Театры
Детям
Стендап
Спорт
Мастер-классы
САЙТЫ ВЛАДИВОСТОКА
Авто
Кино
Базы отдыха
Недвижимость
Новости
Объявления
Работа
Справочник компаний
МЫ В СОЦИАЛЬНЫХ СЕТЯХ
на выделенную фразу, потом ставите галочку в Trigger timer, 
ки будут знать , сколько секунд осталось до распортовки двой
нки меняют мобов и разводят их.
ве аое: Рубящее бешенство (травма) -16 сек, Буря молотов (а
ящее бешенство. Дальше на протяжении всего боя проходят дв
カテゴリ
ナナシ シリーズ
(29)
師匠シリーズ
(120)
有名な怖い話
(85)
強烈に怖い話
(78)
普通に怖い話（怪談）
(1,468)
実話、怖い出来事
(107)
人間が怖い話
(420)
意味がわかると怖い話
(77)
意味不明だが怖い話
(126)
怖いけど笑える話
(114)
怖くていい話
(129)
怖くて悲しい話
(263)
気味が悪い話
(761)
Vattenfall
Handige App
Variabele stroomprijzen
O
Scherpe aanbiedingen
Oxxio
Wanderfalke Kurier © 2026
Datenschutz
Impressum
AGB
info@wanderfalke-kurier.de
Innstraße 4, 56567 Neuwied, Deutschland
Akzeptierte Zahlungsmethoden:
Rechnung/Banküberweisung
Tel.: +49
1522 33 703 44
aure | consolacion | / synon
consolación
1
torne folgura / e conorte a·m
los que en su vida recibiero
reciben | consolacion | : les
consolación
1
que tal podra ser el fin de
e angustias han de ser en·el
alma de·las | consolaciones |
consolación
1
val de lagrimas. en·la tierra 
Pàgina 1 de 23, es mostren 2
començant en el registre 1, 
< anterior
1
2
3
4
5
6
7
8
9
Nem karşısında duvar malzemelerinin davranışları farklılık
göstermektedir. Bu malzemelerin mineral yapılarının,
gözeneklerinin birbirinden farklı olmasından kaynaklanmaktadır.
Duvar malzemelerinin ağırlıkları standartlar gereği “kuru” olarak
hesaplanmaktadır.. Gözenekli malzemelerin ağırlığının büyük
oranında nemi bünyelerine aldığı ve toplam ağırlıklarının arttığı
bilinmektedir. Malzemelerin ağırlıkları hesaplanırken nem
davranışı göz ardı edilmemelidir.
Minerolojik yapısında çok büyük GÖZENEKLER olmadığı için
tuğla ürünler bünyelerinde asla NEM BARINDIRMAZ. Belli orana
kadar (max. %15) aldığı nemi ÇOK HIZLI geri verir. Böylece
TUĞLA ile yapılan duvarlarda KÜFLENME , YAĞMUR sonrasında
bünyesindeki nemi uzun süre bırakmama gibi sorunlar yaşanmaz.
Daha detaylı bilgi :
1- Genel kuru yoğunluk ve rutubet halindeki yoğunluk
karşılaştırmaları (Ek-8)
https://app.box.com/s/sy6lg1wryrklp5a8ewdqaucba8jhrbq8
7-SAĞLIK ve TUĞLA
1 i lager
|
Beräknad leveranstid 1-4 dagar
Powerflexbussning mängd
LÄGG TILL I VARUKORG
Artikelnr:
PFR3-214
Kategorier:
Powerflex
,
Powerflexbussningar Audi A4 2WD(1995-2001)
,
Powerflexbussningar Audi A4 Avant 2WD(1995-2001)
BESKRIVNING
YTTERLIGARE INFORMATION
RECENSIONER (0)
++++
= WORK TO BE COMPLETED =
Please extract, word for word, each line in the rows above that contains the string "Powerflexbussningar".

= OUTPUT OF THE TASK =
Powerflexbussningar Audi A4 2WD(1995-2001)
Powerflexbussningar Audi A4 Avant 2WD(1995-2001)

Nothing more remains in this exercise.